• WHAT THE TASK REQUIRES:
Beneath this instruction is a block of data; output from it exactly the lines that run from the one containing "line: (374, 354)" through the one containing "line: (457, 462)", inclusive.

• DATA EXCERPTS:
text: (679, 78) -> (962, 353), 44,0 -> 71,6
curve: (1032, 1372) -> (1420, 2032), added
---
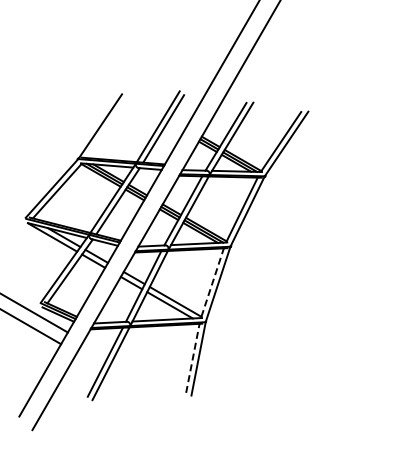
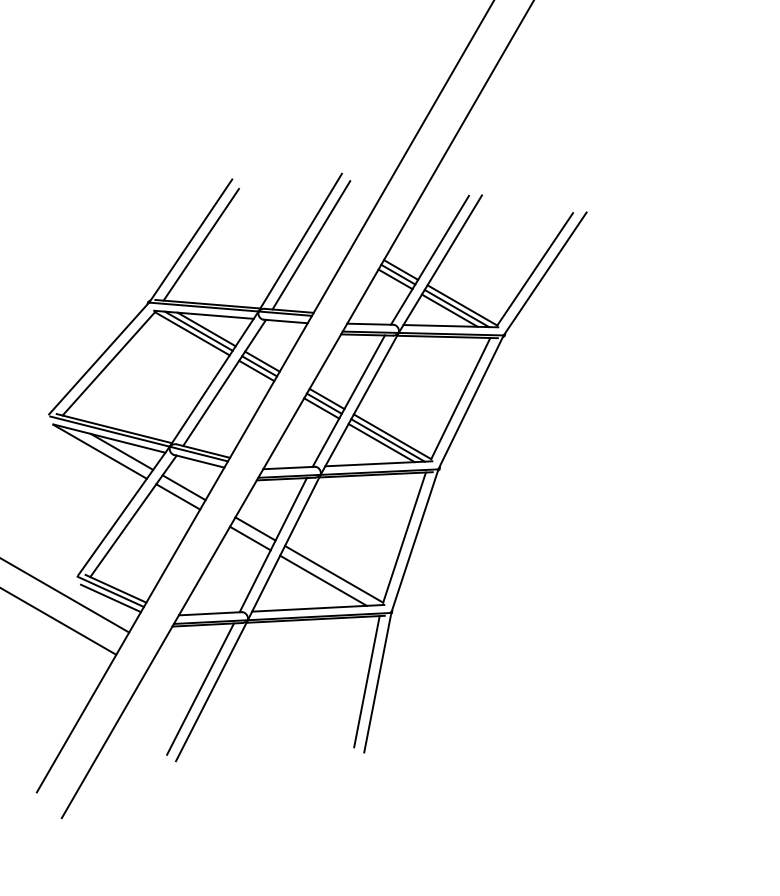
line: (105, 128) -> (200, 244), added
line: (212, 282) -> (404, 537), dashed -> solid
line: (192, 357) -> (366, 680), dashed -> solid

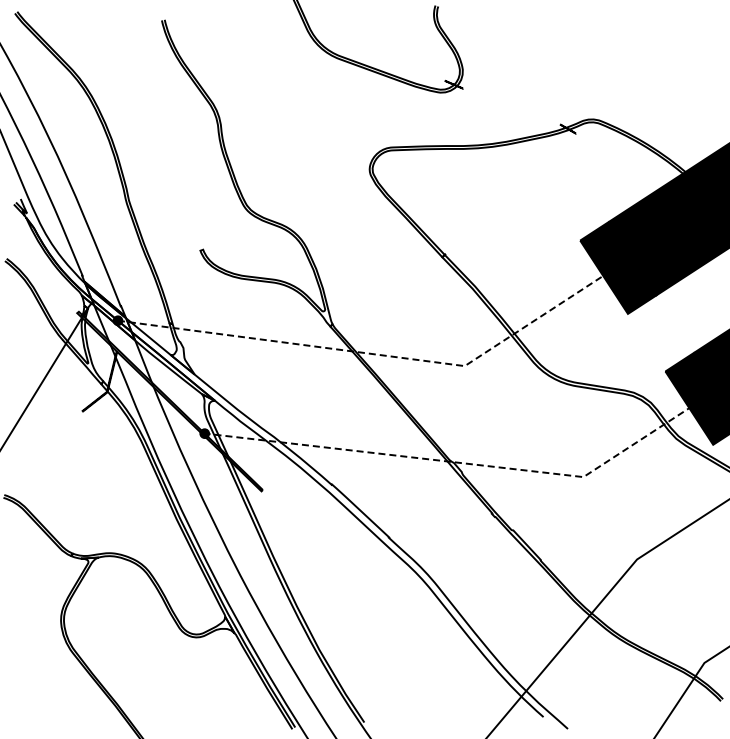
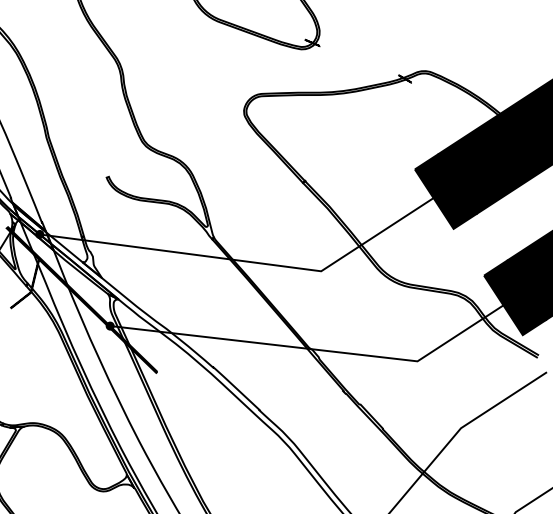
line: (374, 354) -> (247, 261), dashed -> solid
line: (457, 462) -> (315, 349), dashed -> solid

• RESULT FOR THIS EXERCISE:
line: (374, 354) -> (247, 261), dashed -> solid
line: (457, 462) -> (315, 349), dashed -> solid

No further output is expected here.